To Cuong C, Vohradsky Jiri
Laboratory of Bioinformatics, Institute of Microbiology, ASCR, Videnska 1083, 142 20 Prague, Czech Republic.
BMC Genomics. 2007 Feb 13;8:49. doi: 10.1186/1471-2164-8-49.
Identification of coordinately regulated genes according to the level of their expression during the time course of a process allows for discovering functional relationships among genes involved in the process.

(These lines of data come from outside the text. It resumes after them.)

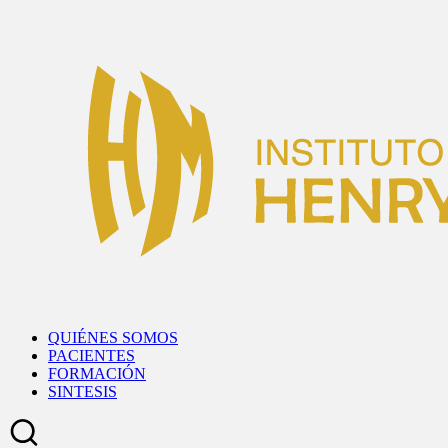
Skip
to
content
QUIÉNES SOMOS
PACIENTES
FORMACIÓN
SINTESIS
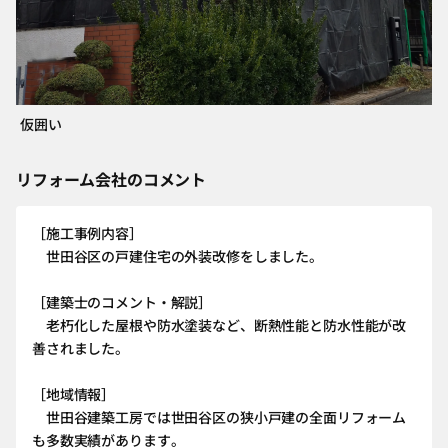
仮囲い
リフォーム会社のコメント
［施工事例内容］
世田谷区の戸建住宅の外装改修をしました。
［建築士のコメント・解説］
老朽化した屋根や防水塗装など、断熱性能と防水性能が改
善されました。
［地域情報］
世田谷建築工房では世田谷区の狭小戸建の全面リフォーム
も多数実績があります。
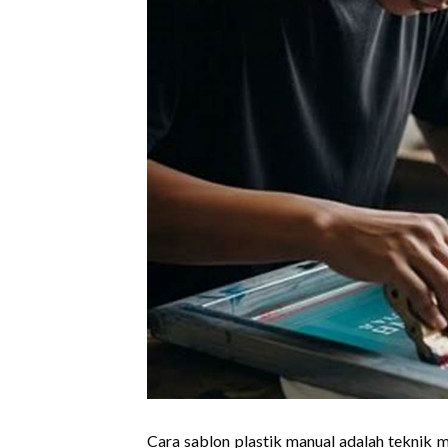
Cara sablon plastik manual adalah teknik 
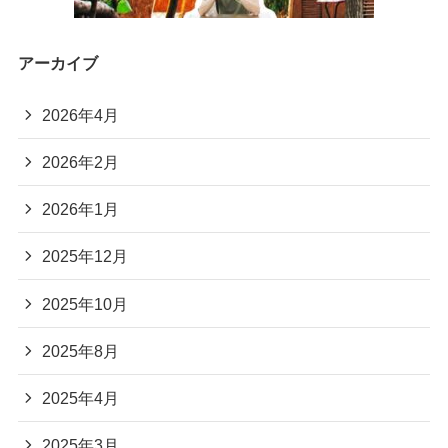
アーカイブ
2026年4月
2026年2月
2026年1月
2025年12月
2025年10月
2025年8月
2025年4月
2025年3月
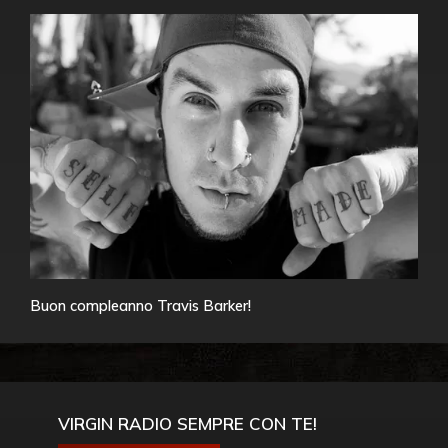
Buon compleanno Travis Barker!
VIRGIN RADIO SEMPRE CON TE!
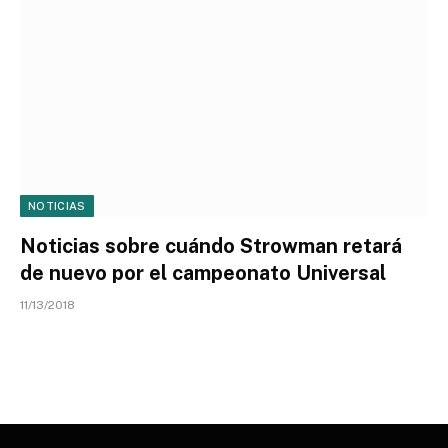
NOTICIAS
Noticias sobre cuándo Strowman retará
de nuevo por el campeonato Universal
11/13/2018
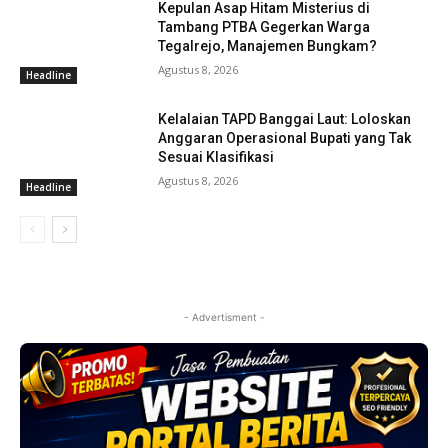
Kepulan Asap Hitam Misterius di
Tambang PTBA Gegerkan Warga
Tegalrejo, Manajemen Bungkam?
Agustus 8, 2026
Headline
Kelalaian TAPD Banggai Laut: Loloskan
Anggaran Operasional Bupati yang Tak
Sesuai Klasifikasi
Agustus 8, 2026
Headline
- Advertisment -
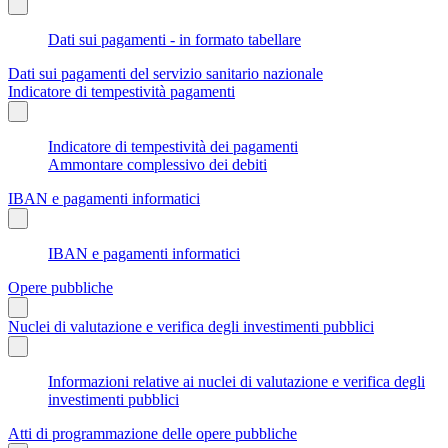
Dati sui pagamenti - in formato tabellare
Dati sui pagamenti del servizio sanitario nazionale
Indicatore di tempestività pagamenti
Indicatore di tempestività dei pagamenti
Ammontare complessivo dei debiti
IBAN e pagamenti informatici
IBAN e pagamenti informatici
Opere pubbliche
Nuclei di valutazione e verifica degli investimenti pubblici
Informazioni relative ai nuclei di valutazione e verifica degli
investimenti pubblici
Atti di programmazione delle opere pubbliche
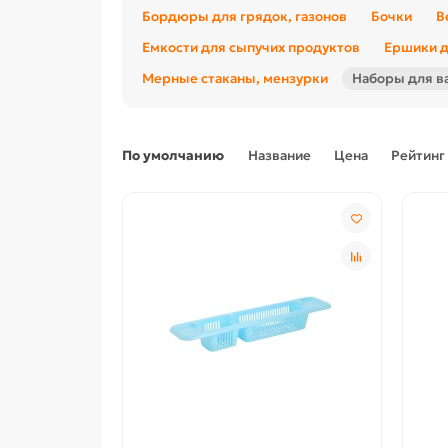
Бордюры для грядок, газонов
Бочки
В
Емкости для сыпучих продуктов
Ершики д
Мерные стаканы, мензурки
Наборы для в
По умолчанию
Название
Цена
Рейтинг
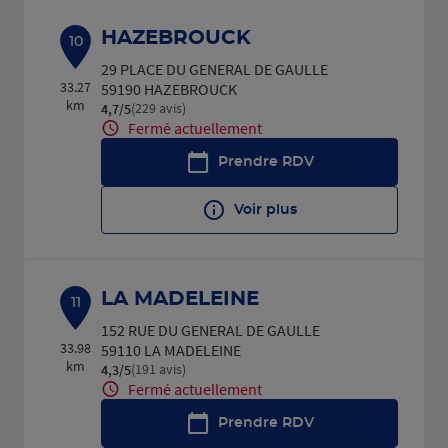
HAZEBROUCK
10
29 PLACE DU GENERAL DE GAULLE
33.27
59190 HAZEBROUCK
km
(229 avis)
4,7
/5
Note de 4.7 sur 5
Fermé actuellement
Prendre RDV
Voir plus
LA MADELEINE
11
152 RUE DU GENERAL DE GAULLE
33.98
59110 LA MADELEINE
km
(191 avis)
4,3
/5
Note de 4.3 sur 5
Fermé actuellement
Prendre RDV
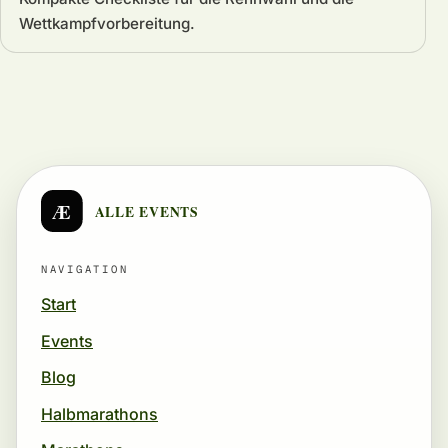
Wettkampfvorbereitung.
Æ
ALLE EVENTS
NAVIGATION
Start
Events
Blog
Halbmarathons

We present a single class classification method for the identification of genes of similar function from a gene expression time series. It is based on a parallel genetic algorithm which is a supervised computer learning method exploiting prior knowledge of gene function to identify unknown genes of similar function from expression data. The algorithm was tested with a set of randomly generated patterns; the results were compared with seven other classification algorithms including support vector machines. The algorithm avoids several problems associated with unsupervised clustering methods, and it shows better performance then the other algorithms. The algorithm was applied to the identification of secondary metabolite gene clusters of the antibiotic-producing eubacterium Streptomyces coelicolor. The algorithm also identified pathways associated with transport of the secondary metabolites out of the cell. We used the method for the prediction of the functional role of particular ORFs based on the expression data.

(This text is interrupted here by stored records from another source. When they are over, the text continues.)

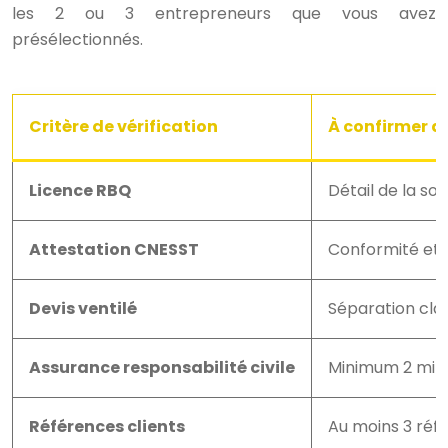
les 2 ou 3 entrepreneurs que vous avez
présélectionnés.
Critère de vérification
À confirmer 
Licence RBQ
Détail de la so
Attestation CNESST
Conformité et d
Devis ventilé
Séparation cla
Assurance responsabilité civile
Minimum 2 mil
Références clients
Au moins 3 réf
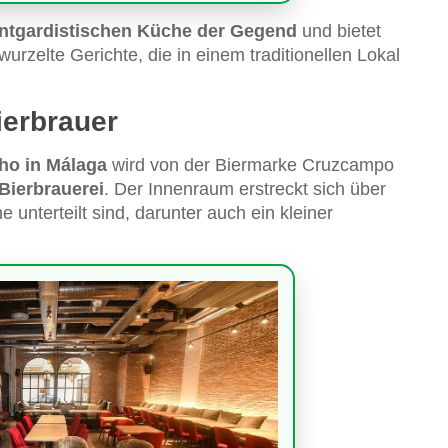
ntgardistischen Küche der Gegend
und bietet
urzelte Gerichte, die in einem traditionellen Lokal
ierbrauer
ho in Málaga
wird von der Biermarke Cruzcampo
 Bierbrauerei
. Der Innenraum erstreckt sich über
 unterteilt sind, darunter auch ein kleiner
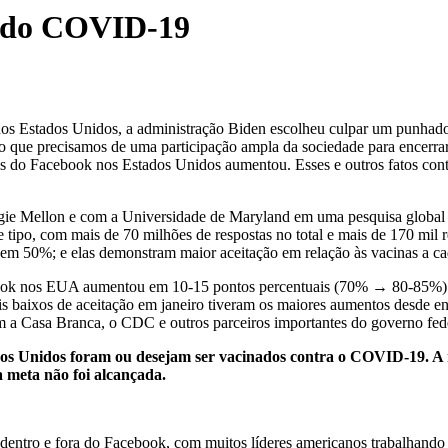
o do COVID-19
stados Unidos, a administração Biden escolheu culpar um punhado d
o que precisamos de uma participação ampla da sociedade para encerra
ários do Facebook nos Estados Unidos aumentou. Esses e outros fatos co
gie Mellon e com a Universidade de Maryland em uma pesquisa global 
 tipo, com mais de 70 milhões de respostas no total e mais de 170 mil re
em 50%; e elas demonstram maior aceitação em relação às vacinas a ca
ebook nos EUA aumentou em 10-15 pontos percentuais (70% → 80-85%) e a
s baixos de aceitação em janeiro tiveram os maiores aumentos desde en
 a Casa Branca, o CDC e outros parceiros importantes do governo fede
s Unidos foram ou desejam ser vacinados contra o COVID-19. A 
a meta não foi alcançada.
dentro e fora do Facebook, com muitos líderes americanos trabalhando 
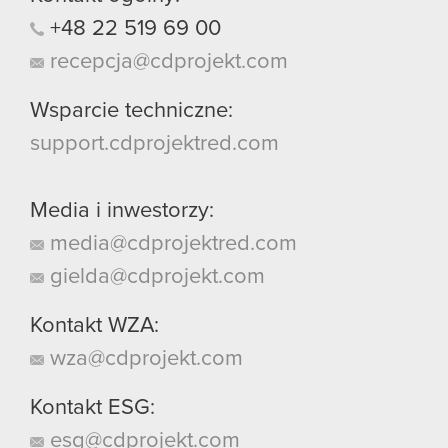
+48
22
519
69
00
recepcja@cdprojekt.com
Wsparcie techniczne:
support.cdprojektred.com
Media i inwestorzy:
media@cdprojektred.com
gielda@cdprojekt.com
Kontakt WZA:
wza@cdprojekt.com
Kontakt ESG:
esg@cdprojekt.com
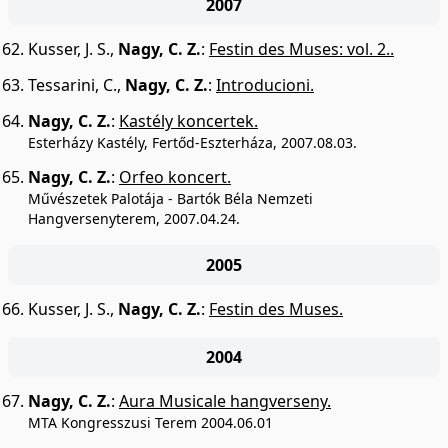
2007
Kusser, J. S.
,
Nagy, C. Z.
:
Festin des Muses: vol. 2..
Tessarini, C.
,
Nagy, C. Z.
:
Introducioni.
Nagy, C. Z.
:
Kastély koncertek.
Esterházy Kastély, Fertőd-Eszterháza, 2007.08.03.
Nagy, C. Z.
:
Orfeo koncert.
Művészetek Palotája - Bartók Béla Nemzeti
Hangversenyterem, 2007.04.24.
2005
Kusser, J. S.
,
Nagy, C. Z.
:
Festin des Muses.
2004
Nagy, C. Z.
:
Aura Musicale hangverseny.
MTA Kongresszusi Terem 2004.06.01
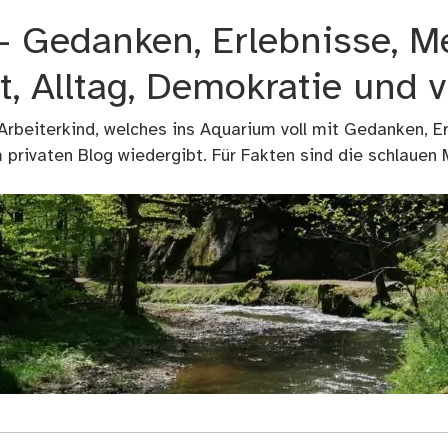
 – Gedanken, Erlebnisse, M
t, Alltag, Demokratie und 
 Arbeiterkind, welches ins Aquarium voll mit Gedanken, E
privaten Blog wiedergibt. Für Fakten sind die schlauen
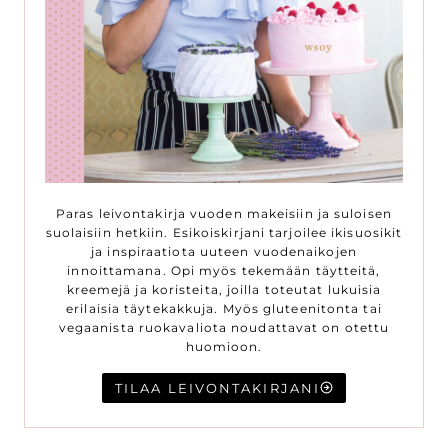
Paras leivontakirja vuoden makeisiin ja suloisen
suolaisiin hetkiin. Esikoiskirjani tarjoilee ikisuosikit
ja inspiraatiota uuteen vuodenaikojen
innoittamana. Opi myös tekemään täytteitä,
kreemejä ja koristeita, joilla toteutat lukuisia
erilaisia täytekakkuja. Myös gluteenitonta tai
vegaanista ruokavaliota noudattavat on otettu
huomioon.
TILAA LEIVONTAKIRJANI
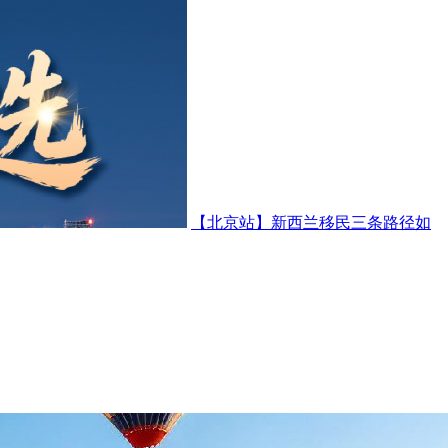
【北京站】新西兰移民三条路径如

Through analysis of a time series of gene expression, the algorithm identifies pathways which are directly or indirectly associated with genes of interest, and which are active during the time course of the experiment.
根据基因在一个过程的时间进程中的表达水平来鉴定协同调控的基因,有助于发现该过程中涉及的基因之间的功能关系。

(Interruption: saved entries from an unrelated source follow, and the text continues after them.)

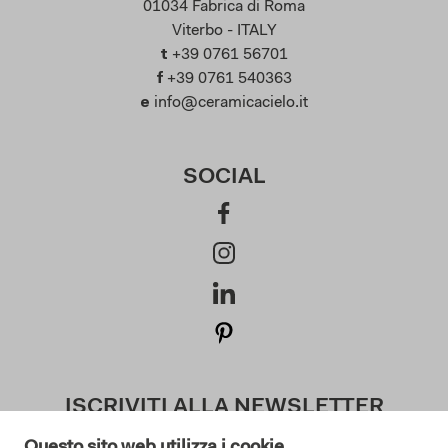
01034 Fabrica di Roma
Viterbo - ITALY
t
+39 0761 56701
f
+39 0761 540363
e
info@ceramicacielo.it
SOCIAL
ISCRIVITI ALLA NEWSLETTER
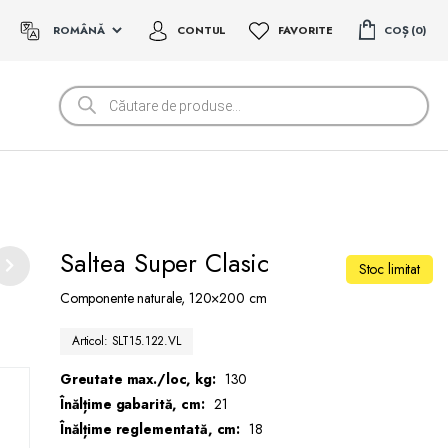
CONTUL
FAVORITE
COȘ
0
Products
search
Saltea Super Clasic
Stoc limitat
Componente naturale, 120×200 cm
Articol: SLT15.122.VL
Greutate max./loc, kg:
130
Înălțime gabarită, cm:
21
Înălțime reglementată, cm:
18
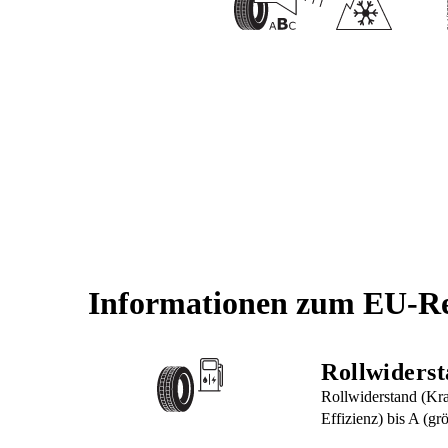
Informationen zum EU-Re
Rollwiders
Rollwiderstand (Kraf
Effizienz) bis A (grö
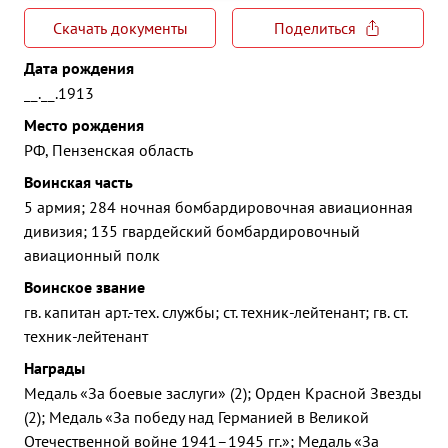
Скачать документы
Поделиться
Дата рождения
__.__.1913
Место рождения
РФ, Пензенская область
Воинская часть
5 армия; 284 ночная бомбардировочная авиационная
дивизия; 135 гвардейский бомбардировочный
авиационный полк
Воинское звание
гв. капитан арт.-тех. службы; ст. техник-лейтенант; гв. ст.
техник-лейтенант
Награды
Медаль «За боевые заслуги» (2); Орден Красной Звезды
(2); Медаль «За победу над Германией в Великой
Отечественной войне 1941–1945 гг.»; Медаль «За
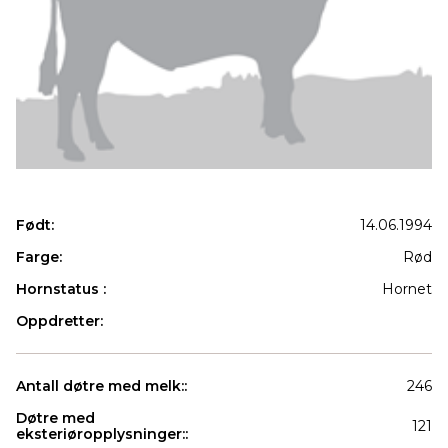
Født:
14.06.1994
Farge:
Rød
Hornstatus :
Hornet
Oppdretter:
Antall døtre med melk::
246
Døtre med
121
eksteriøropplysninger::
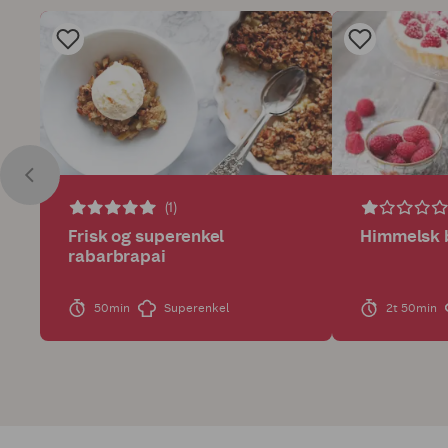
(1)
Frisk og superenkel
Himmelsk 
rabarbrapai
50min
Superenkel
2t 50min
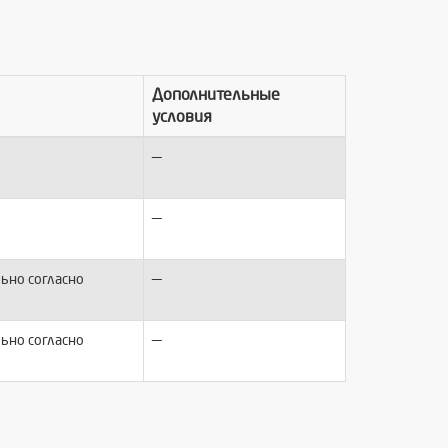
Дополнительные
условия
—
—
—
ьно согласно
—
ьно согласно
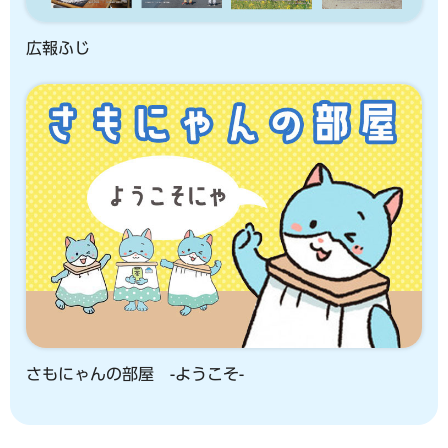
広報ふじ
さもにゃんの部屋 -ようこそ-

我们提出了一种单类分类方法,用于从基因表达时间序列中鉴定功能相似的基因。它基于并行遗传算法,这是一种有监督的计算机学习方法,利用基因功能的先验知识从表达数据中鉴定功能相似的未知基因。该算法用一组随机生成的模式进行了测试;结果与包括支持向量机在内的其他七种分类算法进行了比较。该算法避免了与无监督聚类方法相关的几个问题,并且表现出比其他算法更好的性能。该算法被应用于鉴定产抗生素真细菌天蓝色链霉菌的次生代谢物基因簇。该算法还鉴定了与次生代谢物从细胞中输出相关的途径。我们使用该方法基于表达数据预测特定开放阅读框的功能作用。
通过对基因表达时间序列的分析,该算法鉴定出与感兴趣基因直接或间接相关且在实验时间进程中活跃的途径。